The next morning at around 4am, I woke up in a state of panic; I became more and more disorientated, I could not speak properly or understand conversation, I found it difficult to find words, I couldn't remember things well; I did not feel like myself. Every time I moved my head I felt severe pain; as though my head was pressurised and in a vice. My personality felt different as well; it almost like I was funtioning at a lower level of consciousness than normal. Because I had felt fine the day before and the hospital staff thought I was well enough to go home and rest, I concluded that my symptoms were as a result of acute stress disorder or PTSD and did not go back to the hospital.

My accident happened at the worst possible time: at the end of my academic year. I was forced to go back into college and finish off work while I was in such a state. I could not rest until my work was done; I was told by my lecturers that I would fail if I took time off, so I pushed forward and somehow managed to pass with the highest obtainable mark.

But I had noticed that simple tasks such as crossing the road had become difficult to achieve. I knew that something was not right.

Three days after my crash I rested for 3 entire days and ate nutritious food. I was also taking supplements such as omega-3 fish oils, B vitamins and zinc, as I knew that these were good for the brain.

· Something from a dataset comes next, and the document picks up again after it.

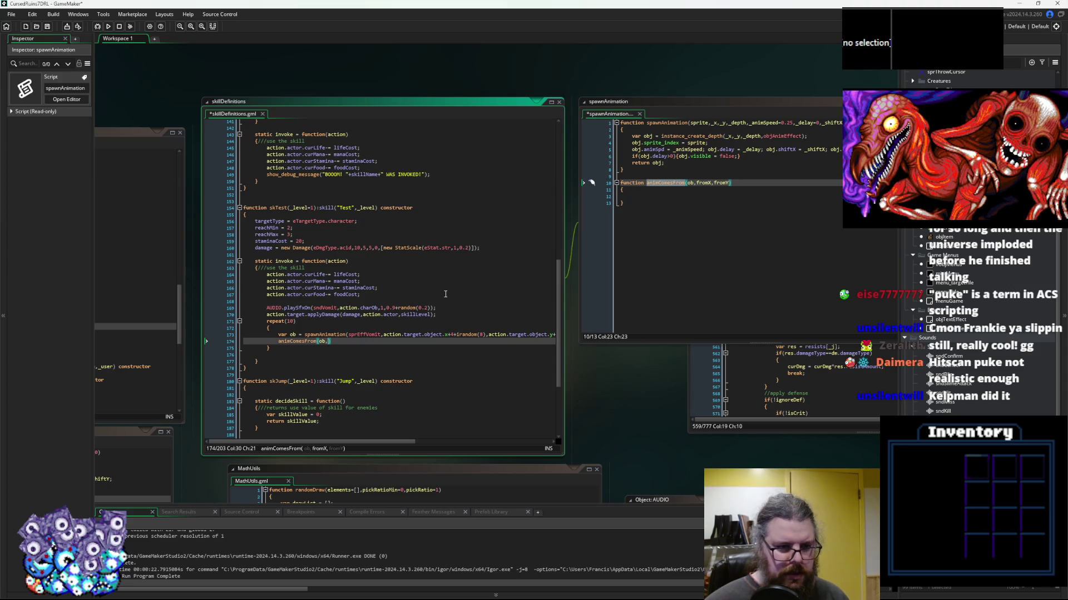
Pass action.actor.object.x as the call's second argument
left_click_drag(302, 274, 266, 275)
key("ctrl+c")
left_click(327, 340)
key("ctrl+v")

I went to the doctor the next day, 6 days after my accident. I told her my story and she gave me a neuropsychological evaluation and looked at the back of my eyes to see if there was any residual brain damage. I was happy to hear at the time that I would make a full recovery within 3 weeks and that there was no signs of permanent brain damage. My whiplash had healed within a week of injury, so my injuries did not seem as serious as previously thought.

But I did not feel as though I was entirely back to normal; prior to my accident I was a Straight-A student, had an extremely high IQ and was very creative and imaginitive. My biggest strength was my ability to feel and understand music. I was a composer, and was very naturally good at writing music. Since my crash I feel my musical abilities have been comprimised and I can't feel as immersed in music as I could have been before. I am now at university and my future career relies heavily on my ability to emotionally connect with music. I don't know if this is a psychosomatic problem or as a result of physical head injury, but it is the one thing I want back, as it was central to the core of who I was as a person. I am aware that PTSD can cause emotional numbness, but I sincerely hope my issue did not occur as a result of my (undiagnosed) concussion. I have read a recent study that states that music-listening can change in post-concussion syndrome, but I have also read that post-concussive syndrome is psychosomatic and might actually be post-traumatic-stress-disorder. But there are so many conflicting medical studies, and doctors say entirely different (more positive) things than the internet does. I don't know what information to trust.

Additionally, I experienced severe brain fog from the day after my accident to just yesterday, when my "fogginess" began to clear and I started to feel more like myself. I hope my symptoms are temporary. I hope that within a few months I will be just as fast a thinker as I used to be and that my intrinsic sense of musicality will return to pre-injury levels. Reading your article gives me so much hope.